● WHAT YOU WILL DO
No pictures belong in the copy, but every line of the material below must be reproduced exactly.

SUPPLIED DATA section start

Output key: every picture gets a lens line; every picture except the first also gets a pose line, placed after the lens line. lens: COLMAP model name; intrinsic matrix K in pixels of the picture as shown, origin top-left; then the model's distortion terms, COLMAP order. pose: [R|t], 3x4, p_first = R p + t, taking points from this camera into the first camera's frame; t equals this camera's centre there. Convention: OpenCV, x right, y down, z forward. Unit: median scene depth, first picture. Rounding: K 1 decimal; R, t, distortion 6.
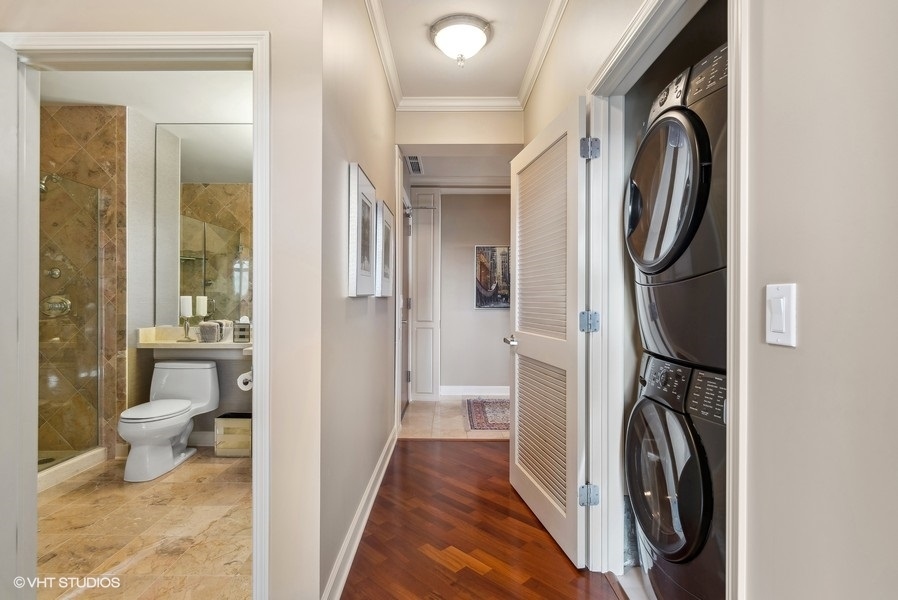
lens RADIAL K [[446.0, 0, 448.3], [0, 446.0, 295.1], [0, 0, 1]] dist [0.001672, -0.000037]
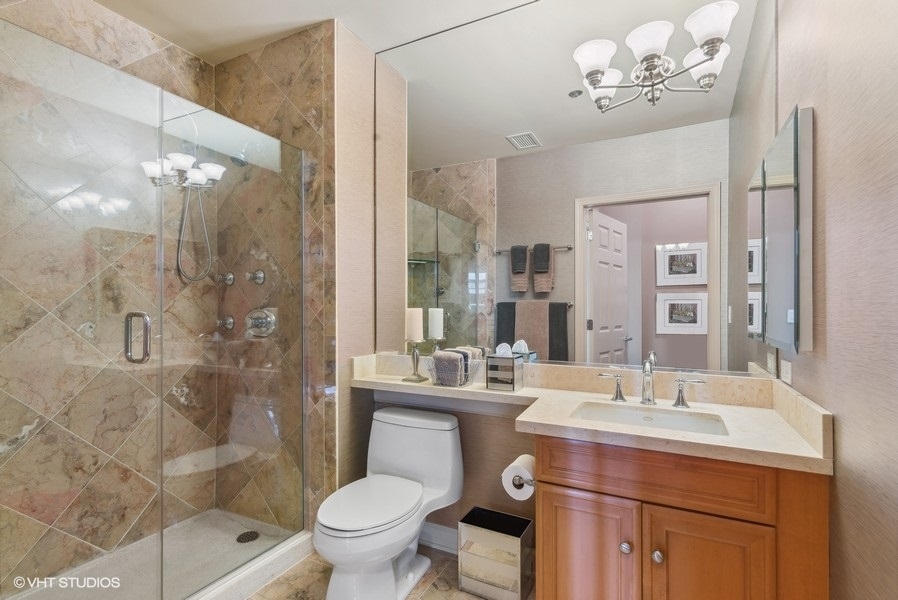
lens RADIAL K [[430.0, 0, 445.8], [0, 430.0, 309.0], [0, 0, 1]] dist [-0.000481, -0.000207]
pose [[0.892358, -0.001959, -0.451325, -0.288718], [0.004691, 0.999977, 0.004934, 0.000625], [0.451305, -0.006520, 0.892346, 0.503405]]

SUPPLIED DATA section end

● ANSWER TO THE PROBLEM
Output key: every picture gets a lens line; every picture except the first also gets a pose line, placed after the lens line. lens: COLMAP model name; intrinsic matrix K in pixels of the picture as shown, origin top-left; then the model's distortion terms, COLMAP order. pose: [R|t], 3x4, p_first = R p + t, taking points from this camera into the first camera's frame; t equals this camera's centre there. Convention: OpenCV, x right, y down, z forward. Unit: median scene depth, first picture. Rounding: K 1 decimal; R, t, distortion 6.
lens RADIAL K [[446.0, 0, 448.3], [0, 446.0, 295.1], [0, 0, 1]] dist [0.001672, -0.000037]
lens RADIAL K [[430.0, 0, 445.8], [0, 430.0, 309.0], [0, 0, 1]] dist [-0.000481, -0.000207]
pose [[0.892358, -0.001959, -0.451325, -0.288718], [0.004691, 0.999977, 0.004934, 0.000625], [0.451305, -0.006520, 0.892346, 0.503405]]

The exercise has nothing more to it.